A new experiment showed that Goffin’s cockatoos can create tools for specific purposes, by cutting out a piece of cardboard to retrieve an out-of-reach nut. Previously, the birds have created tools out of a piece of wood, but there was debate whether this was done intentionally or was just a fortunate accident.
For all their unassuming, adorable looks, cockatoos are actually pretty smart. In 2012, a cockatoo named Figaro worked out how to retrieve a nut place tentatively out of his reach by crafting himself a tool, presumably to the sound of scientists’ jaws dropping. The bird figured he could tear a long splinter off a piece of wood, then progressively rake the food until it came into grabbing distance. He then showed the other birds how to do it, and they quickly picked up the practice. This suggests that cockatoos can follow a deliberate process of creating tools with a specific design, for specific purposes.
The experiment was met with heavy criticism, however.
“There were questions on whether the elongated shape of the tool was intentional,” says Dr Alice Auersperg at the University of Vienna in Austria, who described Figaro’s behaviour in 2012. “He could just have bitten the material out of frustration and ended up with a functional tool due to the age lines of the wood.”
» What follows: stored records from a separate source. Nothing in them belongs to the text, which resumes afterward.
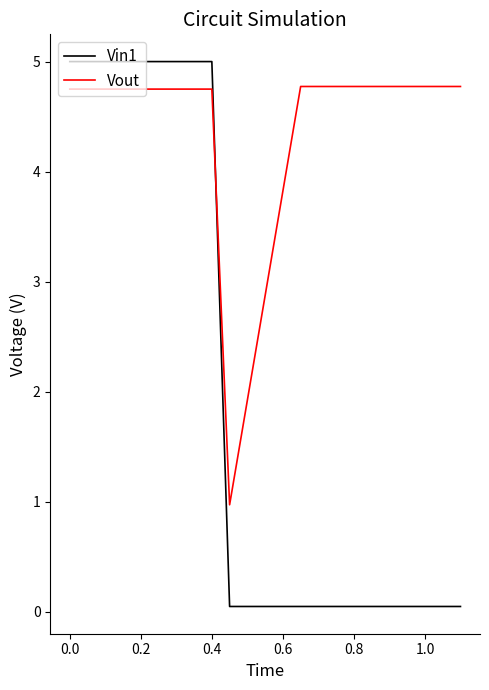

What is the lowest value of the Vout series?

1.0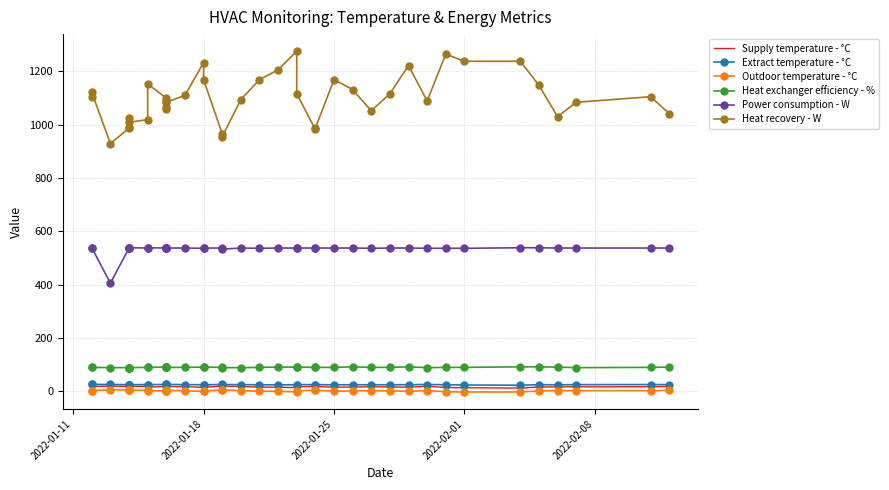

Reading right to left, transcribe all the data shown in this chart.

Supply temperature - °C: 17.1	16.3	16.0	15.8	15.3	11.2	12.5	13.5	17.9	14.6	15.6	16.2	15.0	14.5	17.5	17.7	15.7	13.0	14.4	15.1	16.9	18.9	18.5	14.7	13.9	16.9	17.3	17.3	15.4	15.4	16.6	15.8	17.9	17.6	17.4	17.5	17.6	18.9	17.2	17.0
Extract temperature - °C: 24.2	24.5	24.3	23.5	24.0	22.0	22.8	23.9	24.7	24.1	23.7	23.8	23.8	23.6	24.1	24.2	24.3	23.6	23.5	23.6	24.4	24.5	24.9	23.6	23.8	24.5	25.0	25.0	23.8	23.8	24.5	24.6	24.6	23.9	24.2	23.9	24.0	24.9	24.9	24.9
Outdoor temperature - °C: 2.5	1.6	1.5	2.1	0.7	-3.4	-3.3	-2.5	1.9	-0.7	0.6	1.9	0.7	-0.7	3.4	3.5	1.3	-2.8	-1.1	-0.8	1.5	4.5	4.5	-0.2	-1.5	1.3	2.5	2.5	2.0	1.7	1.5	0.6	3.4	2.8	2.8	3.2	3.1	5.5	1.7	1.6
Heat exchanger efficiency - %: 90.0	89.0	88.0	90.0	91.0	91.0	89.0	89.0	88.0	91.0	89.0	89.0	91.0	89.0	89.0	89.0	90.0	90.0	90.0	89.0	88.0	88.0	89.0	90.0	90.0	89.0	89.0	89.0	89.0	89.0	90.0	89.0	89.0	88.0	88.0	88.0	88.0	88.0	89.0	89.0
Power consumption - W: 537.0	537.0	537.0	537.0	538.0	538.0	536.0	536.0	536.0	537.0	537.0	536.0	537.0	537.0	537.0	537.0	537.0	537.0	537.0	536.0	537.0	533.0	537.0	537.0	536.0	537.0	537.0	537.0	537.0	537.0	537.0	538.0	537.0	538.0	537.0	537.0	537.0	405.0	538.0	538.0
Heat recovery - W: 1041.0	1105.0	1084.0	1030.0	1148.0	1238.0	1238.0	1265.0	1089.0	1222.0	1116.0	1052.0	1132.0	1169.0	987.0	982.0	1116.0	1276.0	1206.0	1169.0	1094.0	955.0	966.0	1169.0	1233.0	1110.0	1084.0	1089.0	1057.0	1068.0	1100.0	1153.0	1019.0	1009.0	1025.0	993.0	987.0	929.0	1121.0	1105.0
The issue was that wood naturally breaks apart along its grain, forming an effective nut-retrieving tool. This made it unclear if the animals set out to knowingly fashion the tool, or they just vented their frustration on the block of wood by biting into it, with the fortunate outcome of creating a tool to get them the object of said frustration. To settle the debate, Auersperg and her team tested the cockatoos’ tool-making skills again. Their experiment used four male cockatoos, including Figaro. Each bird was allotted 10 minutes to create a long, thin tool from a set of materials then use it to retrieve a tasty cashew nut placed out of reach. For the task, they received by turns a leafy twig, a chunk of wood, and a cardboard sheet.
All four animals quickly understood they could remove the leaves off the twig to turn it into an effective nut-retriever. Three of the tested birds previously participated in the 2012 experiments, already knew how to tear the block of wood into spinsters, and did so again.
But both of this materials can easily be fashioned into a long, thin tool. Cardboard on the other hand, doesn’t naturally tear into such shapes. Still, Figaro and one other cockatoo were able to craft a tool from the sheet. Rather than pulling bits of cardboard out at random, they made a deliberate series of perforations in the sheet to create the desired shape. They then broke it off, and retrieved the nut.
Auersperg says the cardboard test makes a strong case that the cockatoos can “see” a useful tool in a piece of raw material, then go about crafting it. This would make them them the second family of birds we know of that are capable of fashioning tools, after the behavior was observed in Hawaiian and New Caledonian crows.
Even more impressive is the fact that this process hasn’t so far been observed in wild cockatoos, suggesting that it’s not an instinct-driven process and the birds spontaneously worked out how to craft tools. Careful study of wild birds might in fact reveal that they’re natural tool-makers — but, at this point, both options remain a possibility.
The full paper “Goffin’s cockatoos make the same tool type from different materials” has been published in the journal Biology Letters.